Let's consider the set $G_N$ of graphs with $N$ vertices where the vertices are assumed to be distinguishable. This set may correspond to the state space of a biological network whose connectivity varies over time or the set of potential social networks among a community of $N$ individuals.
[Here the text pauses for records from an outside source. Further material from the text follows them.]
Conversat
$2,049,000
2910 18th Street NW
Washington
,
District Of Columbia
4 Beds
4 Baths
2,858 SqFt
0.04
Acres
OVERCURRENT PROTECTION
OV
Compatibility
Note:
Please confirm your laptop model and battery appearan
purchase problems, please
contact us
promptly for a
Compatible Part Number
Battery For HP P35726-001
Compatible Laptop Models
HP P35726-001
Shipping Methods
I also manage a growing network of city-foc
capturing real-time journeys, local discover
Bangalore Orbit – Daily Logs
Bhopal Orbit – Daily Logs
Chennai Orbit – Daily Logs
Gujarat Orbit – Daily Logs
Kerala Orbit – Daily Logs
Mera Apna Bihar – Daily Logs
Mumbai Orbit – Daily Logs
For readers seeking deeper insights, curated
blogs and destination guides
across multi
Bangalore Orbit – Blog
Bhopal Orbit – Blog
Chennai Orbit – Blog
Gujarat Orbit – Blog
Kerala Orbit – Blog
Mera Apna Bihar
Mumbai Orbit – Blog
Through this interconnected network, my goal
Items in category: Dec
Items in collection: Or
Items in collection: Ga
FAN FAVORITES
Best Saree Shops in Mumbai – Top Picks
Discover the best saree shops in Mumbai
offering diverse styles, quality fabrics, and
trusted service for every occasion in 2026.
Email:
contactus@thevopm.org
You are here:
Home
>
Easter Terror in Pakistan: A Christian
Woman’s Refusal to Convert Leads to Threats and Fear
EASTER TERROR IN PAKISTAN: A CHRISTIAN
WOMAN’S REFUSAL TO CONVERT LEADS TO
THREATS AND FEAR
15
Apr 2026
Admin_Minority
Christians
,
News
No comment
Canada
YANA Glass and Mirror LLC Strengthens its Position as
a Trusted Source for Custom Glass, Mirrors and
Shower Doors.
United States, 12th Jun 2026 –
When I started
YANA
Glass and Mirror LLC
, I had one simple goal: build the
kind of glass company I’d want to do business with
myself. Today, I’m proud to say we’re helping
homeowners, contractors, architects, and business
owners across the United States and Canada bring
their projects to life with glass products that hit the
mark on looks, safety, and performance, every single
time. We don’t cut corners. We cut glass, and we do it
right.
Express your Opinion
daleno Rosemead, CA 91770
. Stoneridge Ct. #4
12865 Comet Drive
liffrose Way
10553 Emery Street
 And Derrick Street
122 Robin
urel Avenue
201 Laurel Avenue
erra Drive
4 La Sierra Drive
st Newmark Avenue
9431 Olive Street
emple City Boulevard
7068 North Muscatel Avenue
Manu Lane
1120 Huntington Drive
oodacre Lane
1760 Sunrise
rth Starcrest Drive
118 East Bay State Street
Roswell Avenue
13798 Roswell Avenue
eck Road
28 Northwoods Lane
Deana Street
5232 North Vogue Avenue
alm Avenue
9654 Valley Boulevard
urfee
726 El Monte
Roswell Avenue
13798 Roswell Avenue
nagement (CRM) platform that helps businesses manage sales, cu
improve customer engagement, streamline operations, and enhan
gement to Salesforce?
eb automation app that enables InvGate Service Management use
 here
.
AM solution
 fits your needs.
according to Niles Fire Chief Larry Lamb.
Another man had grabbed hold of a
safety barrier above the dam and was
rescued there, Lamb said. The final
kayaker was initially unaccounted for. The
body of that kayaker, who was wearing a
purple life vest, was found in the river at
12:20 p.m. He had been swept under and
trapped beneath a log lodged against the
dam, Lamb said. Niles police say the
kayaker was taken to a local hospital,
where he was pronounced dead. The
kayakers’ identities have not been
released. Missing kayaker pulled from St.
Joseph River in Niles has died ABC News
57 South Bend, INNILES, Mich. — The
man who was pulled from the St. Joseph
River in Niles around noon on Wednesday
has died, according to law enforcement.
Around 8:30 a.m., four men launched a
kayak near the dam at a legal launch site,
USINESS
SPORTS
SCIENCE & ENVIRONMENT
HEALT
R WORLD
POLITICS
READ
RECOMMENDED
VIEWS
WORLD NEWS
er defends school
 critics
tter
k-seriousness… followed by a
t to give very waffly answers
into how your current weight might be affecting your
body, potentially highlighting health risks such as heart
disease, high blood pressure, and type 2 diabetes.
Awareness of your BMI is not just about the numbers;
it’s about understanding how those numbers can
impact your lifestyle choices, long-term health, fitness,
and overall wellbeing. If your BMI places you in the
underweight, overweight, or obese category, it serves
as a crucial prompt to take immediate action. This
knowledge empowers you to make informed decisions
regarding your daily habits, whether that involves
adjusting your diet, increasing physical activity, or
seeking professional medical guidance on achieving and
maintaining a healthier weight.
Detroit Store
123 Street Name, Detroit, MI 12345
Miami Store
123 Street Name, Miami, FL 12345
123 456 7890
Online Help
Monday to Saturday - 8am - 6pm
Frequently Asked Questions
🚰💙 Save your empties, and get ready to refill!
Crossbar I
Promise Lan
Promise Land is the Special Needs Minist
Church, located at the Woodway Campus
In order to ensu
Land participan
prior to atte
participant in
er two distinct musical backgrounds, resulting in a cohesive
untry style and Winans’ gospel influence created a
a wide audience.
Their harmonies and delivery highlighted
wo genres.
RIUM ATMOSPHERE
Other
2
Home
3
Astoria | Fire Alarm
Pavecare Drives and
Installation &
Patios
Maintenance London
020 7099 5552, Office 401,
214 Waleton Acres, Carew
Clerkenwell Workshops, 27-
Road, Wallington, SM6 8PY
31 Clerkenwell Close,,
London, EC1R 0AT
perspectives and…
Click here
The cardinality of $G_N$ is given by:

\begin{equation} \lvert G_N \rvert = \sum_{k=0}^{ N \choose 2} { { N \choose 2} \choose k} = 2^{{ N \choose 2}} \tag{1} \end{equation}

I observed that $\lvert G_N \rvert$ very quickly becomes astronomical:

\begin{equation} \forall N > 50, \lvert G_N \rvert > 10^{368} \tag{2} \end{equation}

which is many times greater than the number of atoms in the universe. For this reason, I wondered whether there might be a natural way to organise these graphs. One approach that occurred to me was to think of 'Hamiltonian paths' on the space of graphs.

## Question:

If $G^k_N \subset G_N$ denotes the set of graphs with $N$ vertices with exactly $k$ edges:

\begin{equation} \lvert G^k_N \rvert = { { N \choose 2} \choose k} \tag{3} \end{equation}

my question is whether we can index the elements of $G^k_N$ so we have $G^k_N = \{\Gamma_i \}_{i=1}^{{ { N \choose 2} \choose k}}$ and $\Gamma_i$ and $\Gamma_{i \pm 1}$ differ by at most one edge i.e. all edges are the same except one which is relocated.

We can think of this as a Hamiltonian path because there is an edge between each element of $G^k_N$ and each element of $G^k_N$ occurs exactly once.

**Note:** For $G^k_N$ where $k\in \{0,1,{ N \choose 2}-1,{ N \choose 2} \}$ this proposition is certainly true.